Monday, 6 April 2009

The days before the surgery

Whipping silently on the examination bed. Couldn’t think on anything else, but the job and how I’m going to be able to do any sport. I was just about to sign up for another dance class, but taking everything into account I was sure this will not happen in the short future. I’m not a professional dancer, although it does mean a lot to me, plus the running and anything else where I would use my legs. I’m not a computer freak. So…

I never really had the chance to lead an active sport life. At the age of 5 I was so flexible that I got the opportunity to develop my skills. However my mum was afraid that I will get hurt, or I will loose my childhood and it all stopped before it even get started. All in all until a certain age I didn’t know what it means to enjoy a “free” life. No particular sport classes, no groups, except my fathers pushing attitude to go jogging. I hated it, and this got worse in the high school were the teacher decided to bring up athletes, because she enjoyed her time in New York in the Central Park.

Running from the devil or on the way to the heaven?

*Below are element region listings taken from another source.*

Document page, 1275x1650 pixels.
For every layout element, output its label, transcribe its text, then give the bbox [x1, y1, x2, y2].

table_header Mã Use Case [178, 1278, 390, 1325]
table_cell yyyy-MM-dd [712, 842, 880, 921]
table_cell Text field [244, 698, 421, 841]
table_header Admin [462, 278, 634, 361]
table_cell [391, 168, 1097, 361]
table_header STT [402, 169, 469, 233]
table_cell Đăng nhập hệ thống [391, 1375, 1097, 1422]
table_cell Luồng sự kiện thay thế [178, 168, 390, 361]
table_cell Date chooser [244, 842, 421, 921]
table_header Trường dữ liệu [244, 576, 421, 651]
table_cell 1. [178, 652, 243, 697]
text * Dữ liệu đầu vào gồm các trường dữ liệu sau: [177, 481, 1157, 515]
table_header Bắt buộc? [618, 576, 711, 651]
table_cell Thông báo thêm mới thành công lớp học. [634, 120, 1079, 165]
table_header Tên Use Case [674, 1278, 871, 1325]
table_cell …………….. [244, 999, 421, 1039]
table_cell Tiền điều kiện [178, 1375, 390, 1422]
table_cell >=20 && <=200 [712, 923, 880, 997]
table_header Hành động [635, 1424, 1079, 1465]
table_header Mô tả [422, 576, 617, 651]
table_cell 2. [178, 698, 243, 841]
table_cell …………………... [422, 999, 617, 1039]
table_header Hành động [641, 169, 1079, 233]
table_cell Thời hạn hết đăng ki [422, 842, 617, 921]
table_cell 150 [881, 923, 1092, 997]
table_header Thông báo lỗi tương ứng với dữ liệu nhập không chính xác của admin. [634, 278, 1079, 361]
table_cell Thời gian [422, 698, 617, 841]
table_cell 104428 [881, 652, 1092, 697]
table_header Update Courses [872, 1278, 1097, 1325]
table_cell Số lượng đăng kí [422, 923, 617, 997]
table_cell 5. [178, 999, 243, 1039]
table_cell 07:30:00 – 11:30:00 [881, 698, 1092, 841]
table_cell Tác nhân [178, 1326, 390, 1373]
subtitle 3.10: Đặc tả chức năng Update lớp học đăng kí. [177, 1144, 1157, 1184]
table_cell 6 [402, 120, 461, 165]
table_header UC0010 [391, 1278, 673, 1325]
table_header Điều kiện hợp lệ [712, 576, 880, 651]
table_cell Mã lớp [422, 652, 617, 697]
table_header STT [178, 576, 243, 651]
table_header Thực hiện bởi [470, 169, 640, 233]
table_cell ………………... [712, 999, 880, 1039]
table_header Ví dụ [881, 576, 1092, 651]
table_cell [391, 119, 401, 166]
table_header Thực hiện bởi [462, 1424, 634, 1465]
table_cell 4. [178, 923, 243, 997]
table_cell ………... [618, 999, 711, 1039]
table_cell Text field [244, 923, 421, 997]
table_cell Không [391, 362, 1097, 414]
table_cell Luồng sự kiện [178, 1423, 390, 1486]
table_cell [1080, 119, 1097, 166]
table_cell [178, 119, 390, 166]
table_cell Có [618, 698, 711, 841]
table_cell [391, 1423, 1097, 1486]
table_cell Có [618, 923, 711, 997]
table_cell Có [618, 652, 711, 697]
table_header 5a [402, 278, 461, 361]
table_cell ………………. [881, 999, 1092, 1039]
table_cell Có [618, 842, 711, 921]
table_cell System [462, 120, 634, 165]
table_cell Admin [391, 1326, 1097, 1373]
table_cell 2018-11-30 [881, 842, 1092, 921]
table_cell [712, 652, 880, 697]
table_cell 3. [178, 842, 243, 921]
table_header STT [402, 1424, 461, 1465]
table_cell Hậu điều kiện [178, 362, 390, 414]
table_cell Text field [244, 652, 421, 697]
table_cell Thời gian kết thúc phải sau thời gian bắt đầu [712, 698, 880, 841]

What the hell is so enjoyable when you got sweaty, out of breath, tired and your heart is pumping in your head? How can anyone feel a desire to do this willingly? One of my experiences: gym class at school and we had to run 2 km in 10 min. I knew at the beginning that in order to get the second lowest result I will have to push my self real hard. Obviously you can’t deny doing it, so I got going. After few meters when it started to be very inconvenient I just stopped.
The Professor got mental and she put me to start it all over again. When I finished I felt dizzy, my blood pressure was up in the sky, all kind of colours flicked in front of my eyes and I couldn’t move for at least ten minutes. Nice. Just what I’ve needed. After this exceptional experience even the thought of moving fast made me sick. Many years later for some absurd reason I tried again starting in a short circles around my flat. The first few occasions were disastrous, but strangely enough I kept going. I realized that there is something in this continuous moving. You put on your shoes and you start to feel the rhythm. The road and you are one. No thoughts, no doubts, no target, no aim just you and the air around you. I actually start to enjoy it, get a kind of addicted to it. It didn’t matter how tired I was when I got home, the only thing what counted was to get out on the road. I loved that. It was dark ,not many people around me, so that I could switch of. I never saw this coming, but the same was true for this injury, which at the moment is cutting me of from the road.

The orthopaedic doctor finally arrived. He at least was much better looking, young and much more friendly. He was my last chance. But will his diagnosis over right the previous statements? He examined me , asked me the same questions, squeezed that sour part on my leg and … And nothing changed.


  1. how long did it take for you to be able to walk without crutches or etc ???